Heilman organizes his book temporally, devoting chapters to specific periods between death itself and yahrzeit, the 12-month anniversary of an individual death. Along the way he introduces his readers to tahara (the ritual purification of the dead), leveiya (the funeral), shivah (the seven days after death) and shloshim (the 30 days of mourning). Heilman explains widely known Jewish traditions, such as burying the dead with their feet toward Jerusalem and marking graves with pebbles. He also explores more obscure rites. For example, Jews traditionally open the windows of the room where someone has just died to allow the spirit of the dead to escape, and place the corpse on the floor to facilitate the body's return to the earth. After the corpse is dressed in simple white linen garments and lowered into the traditional plain wood coffin, the fingers are uncurled, Heilman writes, "as if to show that the dead took nothing material along from the world."
Heilman is a committed traditionalist who laments what he calls the "increasing secularization, depersonalization and profanation" of Jewish rites of death. He attributes efforts to update those rites in large measure to misunderstandings of the meanings and ends of Jewish traditions, and describes his book as an effort to correct those misunderstandings.
What Heilman misses is the fact that many Jews--especially Reform Jews, whom the book largely ignores--have rejected traditional rites not because they are opaque but because they are transparent. They don't believe in the resurrection of the body, for example, and they are unmoved by the mystical and numerological musings about death that plainly comfort Heilman.
In modern societies, and particularly in the contemporary U.S., religion has become something you choose rather than something you inherit. Some American Jews have tried to combine Judaism and Buddhism, observing both the Sabbath and the precepts of the Buddha. Many more have remained fully and exclusively inside the Jewish community, while agitating internally for changes in the rites of circumcision, marriage and death.
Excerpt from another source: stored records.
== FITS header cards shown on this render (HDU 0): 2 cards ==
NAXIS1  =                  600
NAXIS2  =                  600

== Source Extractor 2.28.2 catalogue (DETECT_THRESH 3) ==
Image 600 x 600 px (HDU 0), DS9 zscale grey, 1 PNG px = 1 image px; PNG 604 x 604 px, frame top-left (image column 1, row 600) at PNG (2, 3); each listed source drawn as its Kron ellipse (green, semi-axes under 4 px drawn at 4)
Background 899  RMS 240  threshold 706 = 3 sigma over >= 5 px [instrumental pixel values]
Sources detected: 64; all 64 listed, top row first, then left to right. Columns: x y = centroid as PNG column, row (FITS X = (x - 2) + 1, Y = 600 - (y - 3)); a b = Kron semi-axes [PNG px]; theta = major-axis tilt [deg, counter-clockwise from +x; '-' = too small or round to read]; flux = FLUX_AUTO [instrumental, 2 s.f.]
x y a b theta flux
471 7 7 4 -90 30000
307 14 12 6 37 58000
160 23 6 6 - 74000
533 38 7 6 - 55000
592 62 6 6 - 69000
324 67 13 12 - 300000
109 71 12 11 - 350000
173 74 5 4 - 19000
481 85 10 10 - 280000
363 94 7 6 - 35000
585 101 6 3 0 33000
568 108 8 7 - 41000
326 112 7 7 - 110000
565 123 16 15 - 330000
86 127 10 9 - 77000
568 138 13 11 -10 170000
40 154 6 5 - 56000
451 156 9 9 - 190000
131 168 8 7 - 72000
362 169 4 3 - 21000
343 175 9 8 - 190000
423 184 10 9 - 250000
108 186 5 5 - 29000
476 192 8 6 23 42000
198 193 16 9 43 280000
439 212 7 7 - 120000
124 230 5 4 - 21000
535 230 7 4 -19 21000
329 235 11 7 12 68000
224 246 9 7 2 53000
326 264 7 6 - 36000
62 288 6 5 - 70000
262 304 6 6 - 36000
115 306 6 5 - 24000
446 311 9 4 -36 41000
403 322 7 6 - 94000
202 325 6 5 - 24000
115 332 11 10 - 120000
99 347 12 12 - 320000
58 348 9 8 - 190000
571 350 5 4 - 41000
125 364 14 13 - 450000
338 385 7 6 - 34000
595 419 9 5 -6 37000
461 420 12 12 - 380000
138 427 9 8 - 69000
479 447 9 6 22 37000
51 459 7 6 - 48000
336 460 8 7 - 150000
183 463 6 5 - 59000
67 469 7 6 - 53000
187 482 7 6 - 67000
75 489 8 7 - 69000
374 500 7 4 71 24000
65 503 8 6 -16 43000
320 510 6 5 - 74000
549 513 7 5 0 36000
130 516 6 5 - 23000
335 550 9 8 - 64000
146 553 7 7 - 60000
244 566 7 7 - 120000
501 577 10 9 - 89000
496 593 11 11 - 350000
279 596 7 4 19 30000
Unfortunately, When a Jew Dies ignores the lamentations of these Jews. Surely Heilman is well equipped to interpret emerging Jewish rites of cremation, for example. But he is content instead to label cremation a "counterfeit" practice, and leave it at that. At least in this case, Heilman's personal voice drowns out his scholarly voice, and his book is the poorer for it.
Still, this is an immensely rewarding book. Not only is Heilman an insightful interpreter of Jewish rites and an honest investigator of his own hopes and fears, he is also a wise man who has much to teach Jews and goyim alike about living in the face of death. Especially in times like ours, such wisdom is welcome indeed.